All of a sudden the XoTcl get destroied, and I have no idea where it comes from. Can you give some hint about it?

13: Re: OpenACS Performance Tests (response to 12)

Posted by Gustaf Neumann on 06/17/08 10:00 AM

what i can see from your log is that
 - connection threads time out (most likely due to
   your threadtimeout settings), it seems they
   are no fed by new requests.
 - the "destroy called" messages are not serious.
   When a connection thread terminates (the thread is
   destroyed) all the objects it contains are destroyed
   as well. Since the deletion semantics on the C
   level are quite tricky, i left the notice calls
   in. You just see here the messages of the
   thread proxy objects, XOTcl itself is not destroyed.

 - a few db-queries seem to be quite slow:
   
    5 seconds nsdb0 dml dbqd.acs-tcl.tcl.security-
      procs.sec_update_user_session_info.update_last_visit
    9 seconds nsdb0 dml dbqd.acs-tcl.tcl.security-
      procs.sec_sweep_sessions.sessions_sweep
    sched: excessive time taken by proc 4 (11 seconds)

Without more information, it is hard to guess what happens. 
Is the "performance issue" happen during/after the benchmark 
or during normal operations?

To see, what's happening in your database, use e.g.
http://search.cpan.org/dist/pgtop/pgtop
http://www.rot13.org/~dpavlin/sysadm.html

For a deeper understanding of postgres semantics
in particular with checkpoints, see
http://www.westnet.com/~gsmith/content/postgresql/

14: Re: OpenACS Performance Tests (response to 13)

Posted by Eduardo Santos on 06/17/08 02:36 PM

Hi Gustaf,

Thank you for your quick answer. I have already installed in my machine ptop and some other tools to monitor PostgreSQL. From the PostgreSQL analysis, it seems like every time I can see these messages in my log, all the DB queries get very slow and ptop shows me that they are waiting to be parsed (they are in waiting state). From this analysis, my first thought is that this destroy objects call is bringing the performance down.

Then, I'm asking myself: why it happens? When I run the benchmark, the system uses all DB connections and threads available. After that, it destroys some of them, what shows me the log messages above. However, when the threads are being destroyed, the system gets so slow that we just can't navigate.

So, there are some thoughts I can get from here:

1 - Is the thread destroy proccess being a performance problem?
2 - Why the DB connections stay in waiting when this destroy is hapenning if I have memory, processor and connections available?

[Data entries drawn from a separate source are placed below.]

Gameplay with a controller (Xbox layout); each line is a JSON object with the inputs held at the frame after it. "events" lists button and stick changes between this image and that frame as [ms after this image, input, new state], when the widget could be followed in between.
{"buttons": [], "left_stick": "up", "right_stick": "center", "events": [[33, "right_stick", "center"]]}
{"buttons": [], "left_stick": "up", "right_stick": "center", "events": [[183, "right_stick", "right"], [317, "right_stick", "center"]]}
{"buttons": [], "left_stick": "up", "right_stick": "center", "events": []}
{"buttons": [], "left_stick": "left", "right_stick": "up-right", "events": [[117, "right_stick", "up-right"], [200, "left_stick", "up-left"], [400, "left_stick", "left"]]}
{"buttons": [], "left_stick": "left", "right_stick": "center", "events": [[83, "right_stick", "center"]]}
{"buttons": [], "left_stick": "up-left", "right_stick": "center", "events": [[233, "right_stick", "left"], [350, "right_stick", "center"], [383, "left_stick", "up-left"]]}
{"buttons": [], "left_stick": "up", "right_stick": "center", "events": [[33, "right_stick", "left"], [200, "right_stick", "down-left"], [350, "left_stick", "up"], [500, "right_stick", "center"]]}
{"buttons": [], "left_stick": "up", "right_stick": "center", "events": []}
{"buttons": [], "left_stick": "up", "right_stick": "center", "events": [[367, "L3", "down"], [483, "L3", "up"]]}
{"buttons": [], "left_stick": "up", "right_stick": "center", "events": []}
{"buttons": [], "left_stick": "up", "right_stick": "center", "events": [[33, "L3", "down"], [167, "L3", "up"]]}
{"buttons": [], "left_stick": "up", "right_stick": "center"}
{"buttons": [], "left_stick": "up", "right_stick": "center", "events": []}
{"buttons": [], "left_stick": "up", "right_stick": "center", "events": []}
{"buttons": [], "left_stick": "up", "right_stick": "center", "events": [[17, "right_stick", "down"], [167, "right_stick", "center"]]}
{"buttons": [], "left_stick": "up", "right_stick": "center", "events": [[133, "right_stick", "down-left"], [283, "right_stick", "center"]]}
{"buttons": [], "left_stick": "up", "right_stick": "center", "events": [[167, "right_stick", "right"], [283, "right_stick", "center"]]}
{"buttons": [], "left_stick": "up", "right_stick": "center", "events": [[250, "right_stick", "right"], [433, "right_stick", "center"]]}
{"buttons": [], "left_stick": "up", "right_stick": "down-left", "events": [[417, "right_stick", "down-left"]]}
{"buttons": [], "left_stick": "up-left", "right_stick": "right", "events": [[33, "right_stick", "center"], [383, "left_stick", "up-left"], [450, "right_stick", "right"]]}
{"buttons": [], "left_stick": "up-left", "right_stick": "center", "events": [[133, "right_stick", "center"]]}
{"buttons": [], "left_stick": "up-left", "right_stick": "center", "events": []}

I'll try to take a closer look at the PostgreSQL performance info at this time and try to see something I haven't seem yet. Thank you for your help.

15: Re: OpenACS Performance Tests (response to 14)

Posted by Gustaf Neumann on 06/19/08 01:43 PM

The primary question is to figure out, what resources are running out. Candidates
  - cpu
  - amount of memory
  - memory bandwidth
  - i/o

and who is causing it
  - aolserver (e.g. lock-contention)
  - postgres (e.g. checkpoint handling, vacuuming, 
    some complex queries...)

is the whole machine in a bad state (e.g. 
load etc. how does it react on the console)
or just the aolserver or the database?

how many cpus do you have on your system 
(fgrep processor /proc/cpuinfo)?

In respone to your questions:
 - i have never seen thread destroy as a 
   performance problem, but under "normal
   conditions", not all threads end 
   at more or less the same time.
   Normally, the problem with the thread
   destroys is just that they might be
   created quite soon later, thread 
   creation is slow, when the blueprint
   is large (when you have many packages
   installed). However, if one has a large
   blueprint, the thread cleanup has to 
   free all of the contents, which 
   might be a couple of million individual
   free operations. This might entail 
   as well quite a large number of 
   memory locks.

 - there are as well many reasons
   for possible waiting operations.
   Do you see error message concerning
   DEADLOCKS in you database? OpenACS
   5.4 uses less locks (which were introduced
   to overcome some problems in PostgreSQL
   8.0 and 8.1).

-gustaf neumann

16: Re: OpenACS Performance Tests (response to 12)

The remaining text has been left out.